Je suis longtemps restée enfermée dans ce placard ; on m'a désinfectée, repassée et pliée. Sur une pile dans le noir, on m'a rangée avec mes compatriotes. C'est calme et j'attends qu'on m'offre à quelqu'un.
Ce jour arrive enfin, j'entends la porte qui s'ouvre.... ! Un rayon de lumière éclaire mon vert un peu passé. On me saisit  et on me tend à.... Elle !!
Je ne la connais pas... Je ne l'ai jamais vu... Elle parle vite et me serre contre Elle. Elle a l'air trés contente de me tenir dans ses bras et remercie la dame blonde qui vieille sur nous. Sur moi.
Moi ? Qui suis-je ?
Je suis une blouse verte,  et on me porte pour travailler. Je fais partie d'un uniforme. Mon acolyte est un pantalon blanc, lui et moi sommes inséparables !
Je sens à sa façon qu'Elle a de me tenir, qu'Elle est fière de m'avoir.

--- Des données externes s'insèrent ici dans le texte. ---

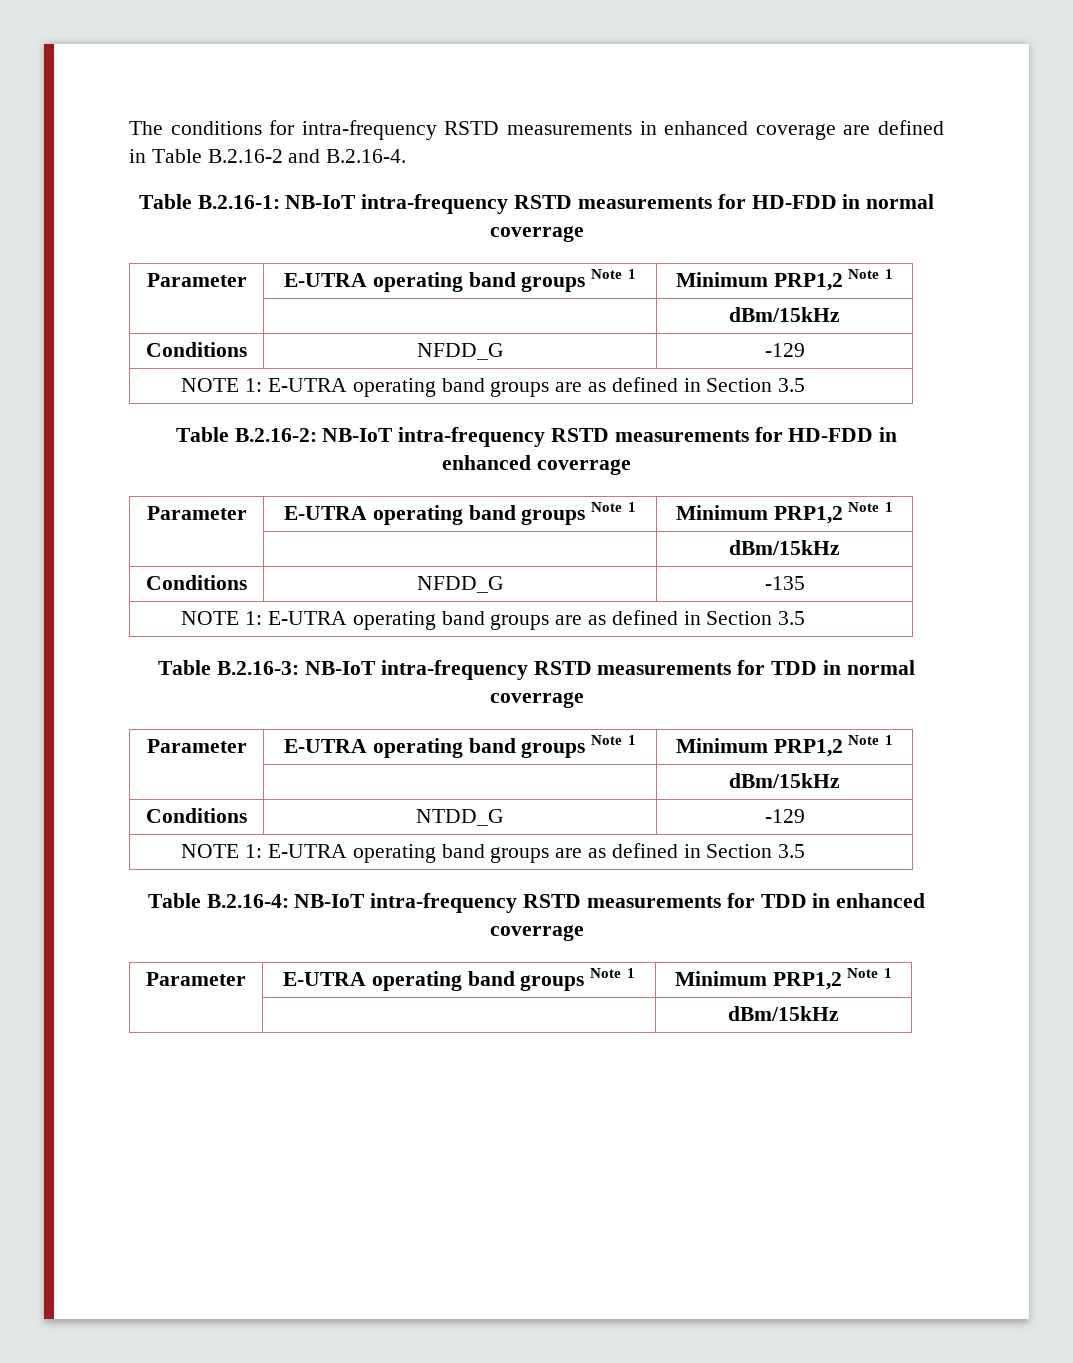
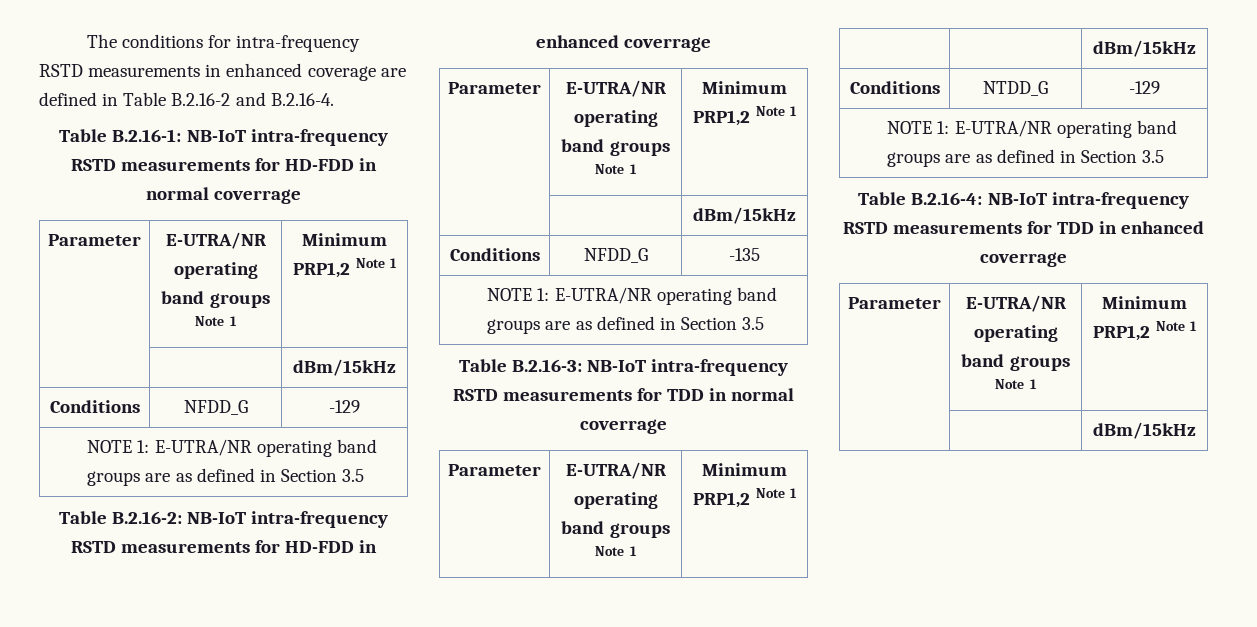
[283,273,367,287] E-UTRA -> [165,232,266,249] E-UTRA/NR
[267,378,347,392] E-UTRA -> [154,439,252,456] E-UTRA/NR
[283,506,367,520] E-UTRA -> [565,80,666,97] E-UTRA/NR
[267,611,347,625] E-UTRA -> [554,287,652,304] E-UTRA/NR
[283,739,367,753] E-UTRA -> [565,462,666,479] E-UTRA/NR
[267,844,347,858] E-UTRA -> [954,120,1052,137] E-UTRA/NR
[282,972,366,986] E-UTRA -> [965,295,1066,312] E-UTRA/NR

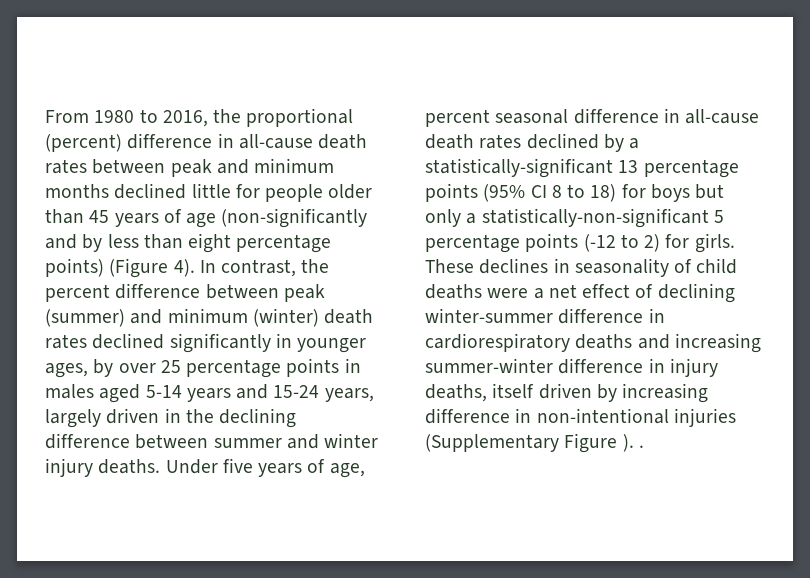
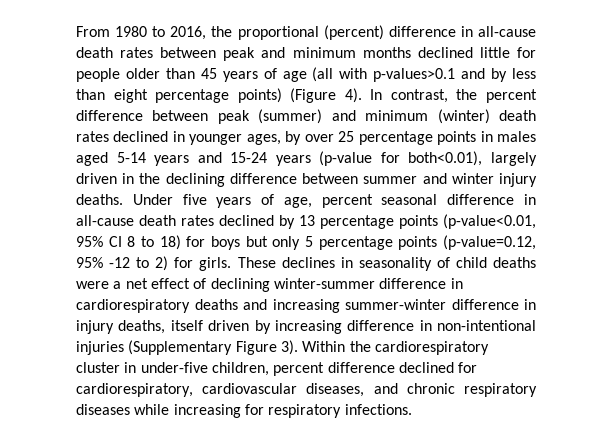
[221,208,368,228] (non-significantly -> [312,67,456,82] (all with p-values>0.1
[169,333,271,353] significantly -> (169, 136) none
[324,388,374,402] years, -> [275,151,483,166] years (p-value for both<0.01),
[629,138,640,149] [425,158,613,178] a statistically-significant -> (295, 222) none
[483,184,526,202] (95% -> [443,214,536,229] [76,236,103,247] (p-value<0.01, 95%
[466,208,709,228] a statistically-non-significant -> (301, 243) none
[583,234,616,252] (-12 -> [443,235,536,250] [76,257,131,268] (p-value=0.12, 95% -12
[622,434,644,452] ). . -> [280,340,489,355] [76,362,478,376] [76,383,537,397] [76,404,412,418] 3). Within the cardiorespiratory cluster in under-five children, percent difference declined for cardiorespiratory, cardiovascular diseases, and chronic respiratory diseases while increasing for respiratory infections.

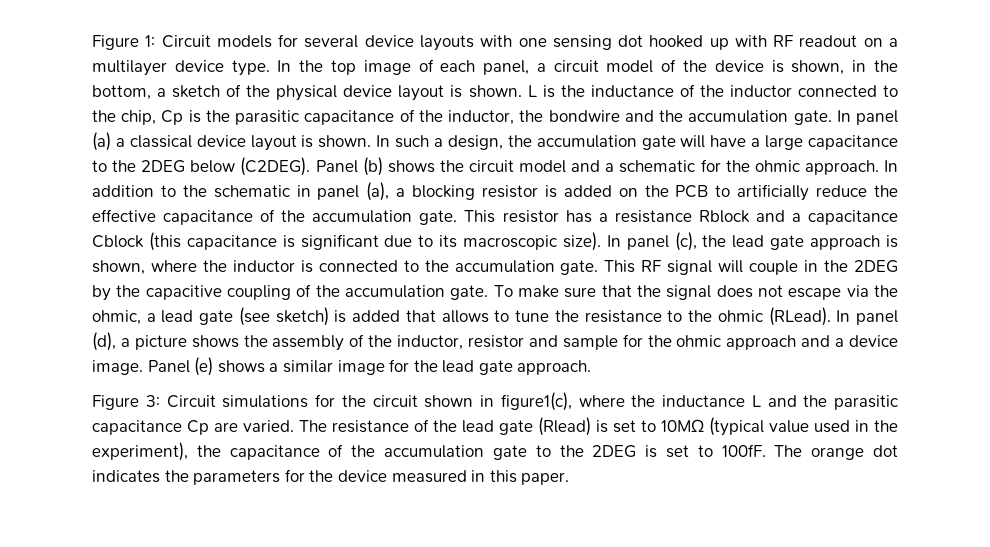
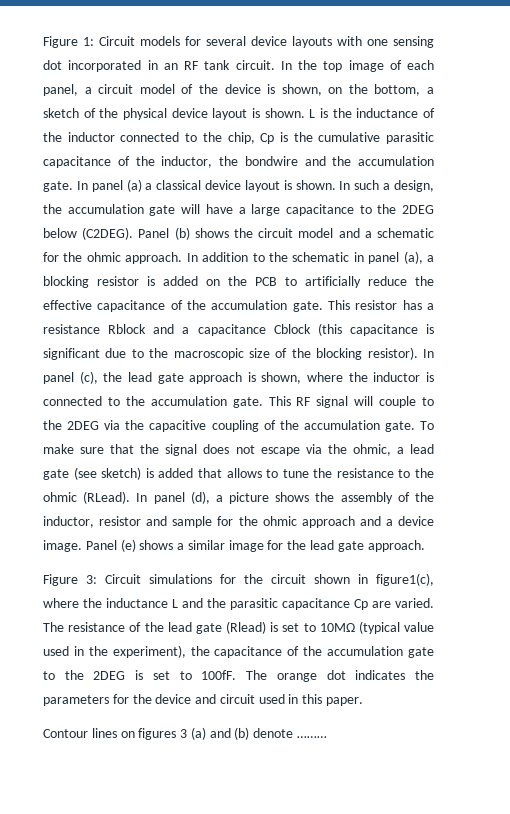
[649,35,899,50] [92,60,270,76] hooked up with RF readout on a multilayer device type. -> [68,60,275,72] incorporated in an RF tank circuit.
[852,60,867,72] in -> [328,87,343,94] on
(230, 116) none -> [318,132,381,142] cumulative
[439,232,601,251] its macroscopic size). -> [149,347,418,360] the macroscopic size of the blocking resistor).
[804,260,899,273] [92,285,111,301] in the 2DEG by -> [421,397,434,406] [43,420,121,430] to the 2DEG via
[391,470,467,483] measured -> [195,694,285,704] and circuit used
(570, 478) none -> [43,727,328,740] // Contour lines on figures 3 (a) and (b) denote ………

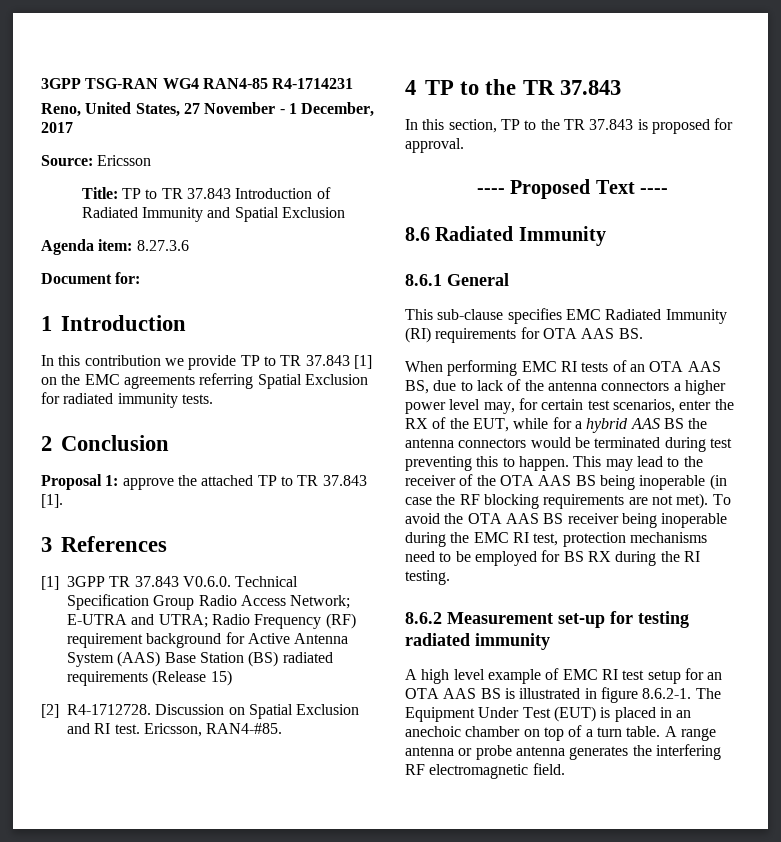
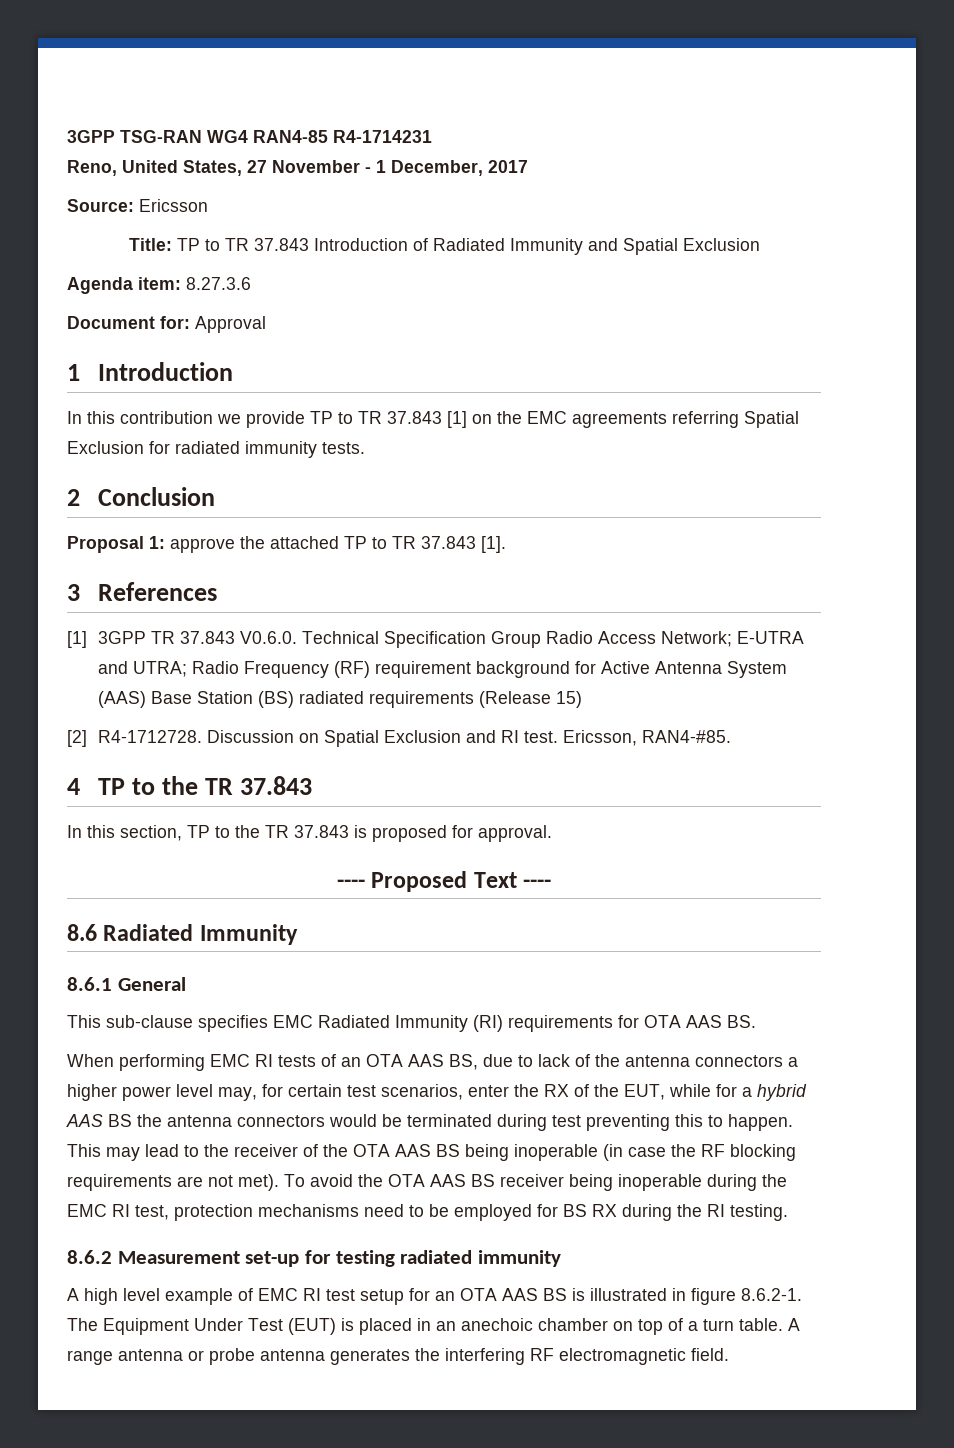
(141, 278) none -> [195,316,266,333] Approval

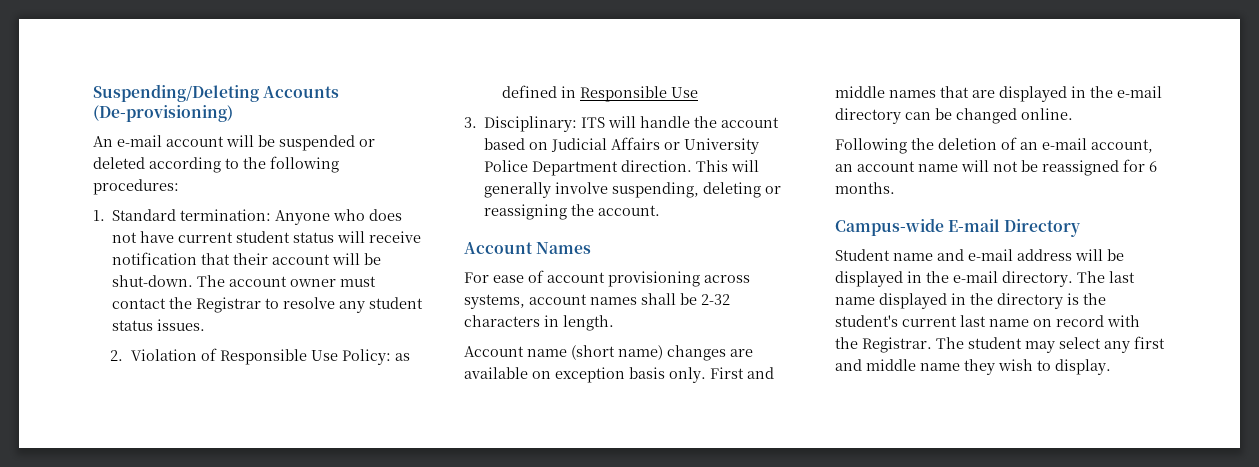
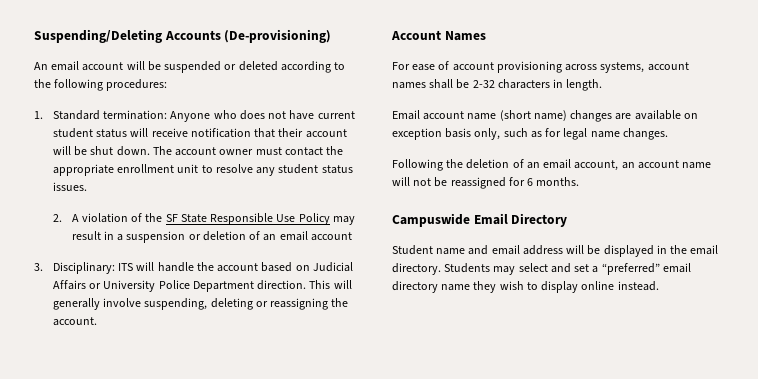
[117,135,162,147] e-mail -> [51,61,80,71] email
[112,275,194,287] shut-down. -> [90,146,150,156] shut down.
[196,297,262,313] Registrar -> [52,164,199,176] appropriate enrollment unit
[130,348,410,365] [501,85,698,102] Violation of Responsible Use Policy: as defined in Responsible Use -> [71,213,355,225] [71,231,352,243] A violation of the SF State Responsible Use Policy may result in a suspension or deletion of an email account
[464,346,524,357] Account -> [392,110,465,120] Email account
[669,367,774,383] [835,86,1162,102] [835,108,1073,124] only. First and middle names that are displayed in the e-mail directory can be changed online. -> [474,128,668,140] only, such as for legal name changes.
[1042,138,1087,150] e-mail -> [543,159,572,169] email
[835,218,1001,236] Campus-wide E-mail -> [392,213,508,227] Campuswide Email
[968,249,1013,261] e-mail -> [491,245,520,255] email
[953,271,1135,287] [835,293,1106,309] [835,315,1140,327] [835,336,1165,353] [835,359,916,371] e-mail directory. The last name displayed in the directory is the student's current last name on record with the Registrar. The student may select any first and middle -> [690,245,719,255] [392,263,691,275] [392,281,438,293] email directory. Students may select and set a “preferred” email directory
[1055,359,1111,375] display. -> [541,281,659,293] display online instead.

Sans attendre, Elle file dans le vestiaire, tout en ne perdant mot des recommandations de la dame blonde : "prends en soin, tu n'en as qu'une ! Change le nom qui est inscrit et note le tien !"  "Oui oui" crie t'Elle.
Elle me pose sur une chaise, ouvre son casier, se déshabille, et m'enfile en un seul geste précis. Clac clac clac les pressions ajustées, je suis pile à sa taille ! Nous sommes faites l'une pour l'autre. Son prénom inscrit désormais sur sa poitrine, Elle se regarde dans le miroir et sourit : c'est parfait !! Casier fermé, Elle sort.
Elle traverse le salon rapidement et monte directement dans son étage, un couloir qui dessert plusieurs chambres l'attende. A l'aise sur ses épaules, je regarde autour de moi, et me souviens de ce qui j'ai déjà vécu dans ces lieux.
Bonjour dit Elle à plusieurs personnes âgées. Je reconnais certains visages, quelques rides, quelques voix éraillées, oui on y est : je suis de retour dans la  maison de retraite. Mon travail a  bien repris !!!